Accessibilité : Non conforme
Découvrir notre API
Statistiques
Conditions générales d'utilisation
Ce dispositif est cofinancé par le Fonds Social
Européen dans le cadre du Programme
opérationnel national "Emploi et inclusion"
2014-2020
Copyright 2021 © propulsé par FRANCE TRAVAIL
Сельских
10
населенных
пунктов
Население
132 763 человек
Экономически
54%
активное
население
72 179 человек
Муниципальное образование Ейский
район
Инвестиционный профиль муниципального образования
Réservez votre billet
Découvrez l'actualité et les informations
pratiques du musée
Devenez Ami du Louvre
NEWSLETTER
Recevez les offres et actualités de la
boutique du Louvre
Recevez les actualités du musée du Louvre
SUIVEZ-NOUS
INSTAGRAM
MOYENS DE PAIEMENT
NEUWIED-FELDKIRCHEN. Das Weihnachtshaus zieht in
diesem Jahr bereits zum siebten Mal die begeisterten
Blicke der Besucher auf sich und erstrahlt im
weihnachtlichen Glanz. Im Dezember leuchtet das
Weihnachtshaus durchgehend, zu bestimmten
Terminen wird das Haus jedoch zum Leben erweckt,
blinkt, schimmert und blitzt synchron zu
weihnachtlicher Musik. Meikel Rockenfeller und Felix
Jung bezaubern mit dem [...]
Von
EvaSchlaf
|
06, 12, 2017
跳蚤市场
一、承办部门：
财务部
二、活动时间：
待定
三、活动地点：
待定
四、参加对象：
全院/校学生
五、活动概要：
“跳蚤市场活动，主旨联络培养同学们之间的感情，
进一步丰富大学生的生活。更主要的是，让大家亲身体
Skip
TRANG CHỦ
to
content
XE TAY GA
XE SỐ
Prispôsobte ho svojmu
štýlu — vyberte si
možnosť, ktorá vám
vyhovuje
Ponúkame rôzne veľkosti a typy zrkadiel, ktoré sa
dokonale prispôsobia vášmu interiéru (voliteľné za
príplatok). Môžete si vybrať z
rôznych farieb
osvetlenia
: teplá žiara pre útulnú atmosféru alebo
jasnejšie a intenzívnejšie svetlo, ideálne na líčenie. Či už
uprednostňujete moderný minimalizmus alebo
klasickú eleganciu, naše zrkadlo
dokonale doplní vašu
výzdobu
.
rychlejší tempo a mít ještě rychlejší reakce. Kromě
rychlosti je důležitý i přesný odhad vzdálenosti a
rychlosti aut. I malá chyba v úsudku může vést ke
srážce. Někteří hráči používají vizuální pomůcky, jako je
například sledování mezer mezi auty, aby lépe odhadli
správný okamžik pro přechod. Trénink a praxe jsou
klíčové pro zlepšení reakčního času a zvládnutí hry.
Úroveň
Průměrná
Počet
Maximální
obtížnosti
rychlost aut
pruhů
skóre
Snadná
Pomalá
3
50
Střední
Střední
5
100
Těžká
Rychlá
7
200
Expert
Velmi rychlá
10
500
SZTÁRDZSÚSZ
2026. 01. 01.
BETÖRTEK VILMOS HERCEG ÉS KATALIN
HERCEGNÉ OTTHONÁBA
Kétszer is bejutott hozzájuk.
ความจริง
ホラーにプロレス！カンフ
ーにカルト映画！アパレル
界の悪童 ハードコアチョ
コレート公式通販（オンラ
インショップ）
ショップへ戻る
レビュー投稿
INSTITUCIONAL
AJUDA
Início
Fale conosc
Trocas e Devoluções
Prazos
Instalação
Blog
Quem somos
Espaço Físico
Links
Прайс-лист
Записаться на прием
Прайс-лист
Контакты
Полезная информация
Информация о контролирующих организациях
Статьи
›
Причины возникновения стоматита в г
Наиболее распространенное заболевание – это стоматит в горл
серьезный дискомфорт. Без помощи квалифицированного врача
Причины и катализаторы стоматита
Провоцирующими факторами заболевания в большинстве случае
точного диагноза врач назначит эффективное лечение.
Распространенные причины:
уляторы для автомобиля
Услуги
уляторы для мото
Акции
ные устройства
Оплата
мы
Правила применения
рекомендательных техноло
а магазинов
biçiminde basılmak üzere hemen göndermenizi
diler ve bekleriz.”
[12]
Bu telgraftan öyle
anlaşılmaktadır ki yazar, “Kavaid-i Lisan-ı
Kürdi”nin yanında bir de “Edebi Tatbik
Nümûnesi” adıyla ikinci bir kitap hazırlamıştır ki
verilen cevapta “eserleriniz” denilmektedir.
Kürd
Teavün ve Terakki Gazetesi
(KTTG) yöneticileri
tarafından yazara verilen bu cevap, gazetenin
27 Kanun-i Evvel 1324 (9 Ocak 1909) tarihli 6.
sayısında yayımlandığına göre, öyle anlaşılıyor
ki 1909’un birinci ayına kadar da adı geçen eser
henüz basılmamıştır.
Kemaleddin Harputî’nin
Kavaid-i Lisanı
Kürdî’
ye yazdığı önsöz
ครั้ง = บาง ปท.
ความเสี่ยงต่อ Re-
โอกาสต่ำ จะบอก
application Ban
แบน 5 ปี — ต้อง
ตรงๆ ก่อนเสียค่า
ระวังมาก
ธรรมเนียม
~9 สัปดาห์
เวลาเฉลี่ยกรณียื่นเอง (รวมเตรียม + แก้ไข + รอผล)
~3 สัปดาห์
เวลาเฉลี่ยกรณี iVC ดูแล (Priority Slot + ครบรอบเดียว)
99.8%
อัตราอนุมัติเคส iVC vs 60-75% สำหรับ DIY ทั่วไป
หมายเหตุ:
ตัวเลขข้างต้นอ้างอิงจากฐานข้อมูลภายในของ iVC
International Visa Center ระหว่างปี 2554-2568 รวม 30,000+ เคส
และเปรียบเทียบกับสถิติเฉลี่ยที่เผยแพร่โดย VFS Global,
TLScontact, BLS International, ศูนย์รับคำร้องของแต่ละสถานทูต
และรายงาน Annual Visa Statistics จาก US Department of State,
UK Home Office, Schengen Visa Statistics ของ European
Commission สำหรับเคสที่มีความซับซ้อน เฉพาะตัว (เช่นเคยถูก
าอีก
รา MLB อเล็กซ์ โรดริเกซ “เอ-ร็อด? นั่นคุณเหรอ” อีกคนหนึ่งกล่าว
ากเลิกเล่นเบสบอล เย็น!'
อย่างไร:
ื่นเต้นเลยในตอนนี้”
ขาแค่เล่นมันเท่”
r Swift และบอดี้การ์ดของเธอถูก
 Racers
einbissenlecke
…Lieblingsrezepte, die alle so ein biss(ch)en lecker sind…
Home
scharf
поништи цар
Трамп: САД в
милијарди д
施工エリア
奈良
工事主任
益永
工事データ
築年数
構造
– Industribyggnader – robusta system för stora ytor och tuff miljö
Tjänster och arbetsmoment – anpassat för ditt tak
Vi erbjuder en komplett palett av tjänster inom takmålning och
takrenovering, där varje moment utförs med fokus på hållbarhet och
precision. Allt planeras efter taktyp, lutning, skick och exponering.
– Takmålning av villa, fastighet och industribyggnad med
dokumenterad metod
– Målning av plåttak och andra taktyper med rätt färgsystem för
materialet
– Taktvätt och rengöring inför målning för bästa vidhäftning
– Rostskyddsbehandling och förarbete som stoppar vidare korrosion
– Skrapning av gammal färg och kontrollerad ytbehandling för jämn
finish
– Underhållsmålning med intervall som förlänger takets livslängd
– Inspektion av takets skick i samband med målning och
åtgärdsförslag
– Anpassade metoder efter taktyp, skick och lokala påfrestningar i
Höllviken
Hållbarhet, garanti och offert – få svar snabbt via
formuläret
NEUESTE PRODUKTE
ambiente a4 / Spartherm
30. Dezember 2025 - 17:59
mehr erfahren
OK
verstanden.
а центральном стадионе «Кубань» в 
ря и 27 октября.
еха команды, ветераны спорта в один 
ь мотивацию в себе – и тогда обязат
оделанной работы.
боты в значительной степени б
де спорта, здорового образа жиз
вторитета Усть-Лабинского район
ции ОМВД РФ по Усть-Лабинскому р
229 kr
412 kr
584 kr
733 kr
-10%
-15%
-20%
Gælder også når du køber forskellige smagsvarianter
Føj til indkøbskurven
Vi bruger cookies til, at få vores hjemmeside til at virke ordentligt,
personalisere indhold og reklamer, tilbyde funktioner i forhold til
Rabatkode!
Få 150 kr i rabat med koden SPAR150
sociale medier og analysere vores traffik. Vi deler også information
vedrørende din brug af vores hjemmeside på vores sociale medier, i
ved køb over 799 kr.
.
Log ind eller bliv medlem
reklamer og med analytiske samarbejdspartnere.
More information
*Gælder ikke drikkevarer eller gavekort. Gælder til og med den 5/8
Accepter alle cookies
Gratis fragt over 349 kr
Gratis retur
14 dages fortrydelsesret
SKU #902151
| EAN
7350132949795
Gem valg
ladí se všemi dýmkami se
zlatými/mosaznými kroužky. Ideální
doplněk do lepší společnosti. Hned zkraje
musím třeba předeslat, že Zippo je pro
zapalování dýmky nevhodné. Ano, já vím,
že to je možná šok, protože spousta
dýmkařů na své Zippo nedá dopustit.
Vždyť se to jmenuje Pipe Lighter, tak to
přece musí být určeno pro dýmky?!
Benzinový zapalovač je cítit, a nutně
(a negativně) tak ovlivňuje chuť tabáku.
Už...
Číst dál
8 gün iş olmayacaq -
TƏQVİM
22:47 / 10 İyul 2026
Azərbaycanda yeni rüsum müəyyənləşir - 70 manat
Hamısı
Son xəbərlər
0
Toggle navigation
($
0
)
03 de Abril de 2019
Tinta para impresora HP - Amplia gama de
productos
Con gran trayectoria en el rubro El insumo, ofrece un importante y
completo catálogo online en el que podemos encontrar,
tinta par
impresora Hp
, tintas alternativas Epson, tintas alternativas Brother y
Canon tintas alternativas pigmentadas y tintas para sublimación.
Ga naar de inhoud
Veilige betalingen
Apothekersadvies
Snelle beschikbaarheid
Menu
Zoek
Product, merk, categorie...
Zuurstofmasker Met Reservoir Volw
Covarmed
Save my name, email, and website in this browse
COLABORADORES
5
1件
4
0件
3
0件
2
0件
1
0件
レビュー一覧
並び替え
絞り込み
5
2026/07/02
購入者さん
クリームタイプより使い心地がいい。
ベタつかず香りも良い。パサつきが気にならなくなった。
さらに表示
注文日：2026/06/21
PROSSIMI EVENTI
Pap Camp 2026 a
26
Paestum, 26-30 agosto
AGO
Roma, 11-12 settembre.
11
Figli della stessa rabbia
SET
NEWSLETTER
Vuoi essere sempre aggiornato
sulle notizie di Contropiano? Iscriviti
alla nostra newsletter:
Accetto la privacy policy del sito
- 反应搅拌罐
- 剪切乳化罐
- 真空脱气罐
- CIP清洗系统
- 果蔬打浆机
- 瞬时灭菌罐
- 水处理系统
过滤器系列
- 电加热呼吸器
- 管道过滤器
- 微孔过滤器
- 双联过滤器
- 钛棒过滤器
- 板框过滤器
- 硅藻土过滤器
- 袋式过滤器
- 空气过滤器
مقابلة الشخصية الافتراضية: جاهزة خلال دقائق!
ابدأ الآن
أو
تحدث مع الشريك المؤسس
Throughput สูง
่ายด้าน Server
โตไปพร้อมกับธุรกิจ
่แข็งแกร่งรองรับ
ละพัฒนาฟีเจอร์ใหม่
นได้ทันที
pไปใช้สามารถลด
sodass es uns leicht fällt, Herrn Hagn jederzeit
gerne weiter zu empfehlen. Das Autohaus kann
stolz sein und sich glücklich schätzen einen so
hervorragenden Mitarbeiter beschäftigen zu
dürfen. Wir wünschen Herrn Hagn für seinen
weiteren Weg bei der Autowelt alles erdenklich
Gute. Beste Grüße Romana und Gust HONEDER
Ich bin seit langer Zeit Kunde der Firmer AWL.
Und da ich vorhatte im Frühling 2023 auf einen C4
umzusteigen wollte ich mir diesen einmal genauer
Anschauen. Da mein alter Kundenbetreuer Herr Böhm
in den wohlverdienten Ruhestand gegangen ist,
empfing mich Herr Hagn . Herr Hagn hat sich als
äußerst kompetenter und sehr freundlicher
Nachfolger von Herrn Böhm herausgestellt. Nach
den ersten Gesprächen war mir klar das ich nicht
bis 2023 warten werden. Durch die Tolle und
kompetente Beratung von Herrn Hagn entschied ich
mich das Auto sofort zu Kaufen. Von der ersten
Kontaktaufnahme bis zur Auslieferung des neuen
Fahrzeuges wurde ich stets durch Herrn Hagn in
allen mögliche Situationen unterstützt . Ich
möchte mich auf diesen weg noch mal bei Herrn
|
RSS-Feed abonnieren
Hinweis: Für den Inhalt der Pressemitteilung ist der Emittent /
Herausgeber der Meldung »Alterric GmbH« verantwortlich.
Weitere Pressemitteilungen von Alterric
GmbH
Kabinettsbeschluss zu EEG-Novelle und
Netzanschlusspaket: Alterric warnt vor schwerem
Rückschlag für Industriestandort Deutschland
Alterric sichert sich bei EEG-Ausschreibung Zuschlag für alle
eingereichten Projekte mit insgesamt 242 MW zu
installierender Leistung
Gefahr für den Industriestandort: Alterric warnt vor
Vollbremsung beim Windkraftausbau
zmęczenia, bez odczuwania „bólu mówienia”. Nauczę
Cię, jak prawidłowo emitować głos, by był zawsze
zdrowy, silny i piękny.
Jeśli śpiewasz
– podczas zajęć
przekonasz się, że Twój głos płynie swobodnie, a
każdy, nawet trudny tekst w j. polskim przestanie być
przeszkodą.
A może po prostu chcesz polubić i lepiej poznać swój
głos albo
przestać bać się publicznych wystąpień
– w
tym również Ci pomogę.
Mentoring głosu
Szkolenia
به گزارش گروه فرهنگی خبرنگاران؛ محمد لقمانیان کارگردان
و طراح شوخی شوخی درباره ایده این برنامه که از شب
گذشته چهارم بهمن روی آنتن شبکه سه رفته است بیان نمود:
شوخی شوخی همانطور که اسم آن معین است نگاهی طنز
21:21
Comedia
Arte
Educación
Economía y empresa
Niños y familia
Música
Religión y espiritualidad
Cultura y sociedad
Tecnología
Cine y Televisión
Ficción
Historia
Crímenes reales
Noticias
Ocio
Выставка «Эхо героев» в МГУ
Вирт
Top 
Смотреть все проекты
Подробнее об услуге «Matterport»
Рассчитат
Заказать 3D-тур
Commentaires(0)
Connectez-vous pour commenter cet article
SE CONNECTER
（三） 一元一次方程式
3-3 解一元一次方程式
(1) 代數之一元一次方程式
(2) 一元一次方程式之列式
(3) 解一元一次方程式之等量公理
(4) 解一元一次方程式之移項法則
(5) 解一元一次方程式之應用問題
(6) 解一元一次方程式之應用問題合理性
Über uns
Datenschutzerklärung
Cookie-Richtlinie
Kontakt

########

Task. Return each line of the records that contains the string "Herrn", treating uppercase and lowercase letters as different.

Response area.
sodass es uns leicht fällt, Herrn Hagn jederzeit
dürfen. Wir wünschen Herrn Hagn für seinen
Nachfolger von Herrn Böhm herausgestellt. Nach
kompetente Beratung von Herrn Hagn entschied ich
Fahrzeuges wurde ich stets durch Herrn Hagn in
möchte mich auf diesen weg noch mal bei Herrn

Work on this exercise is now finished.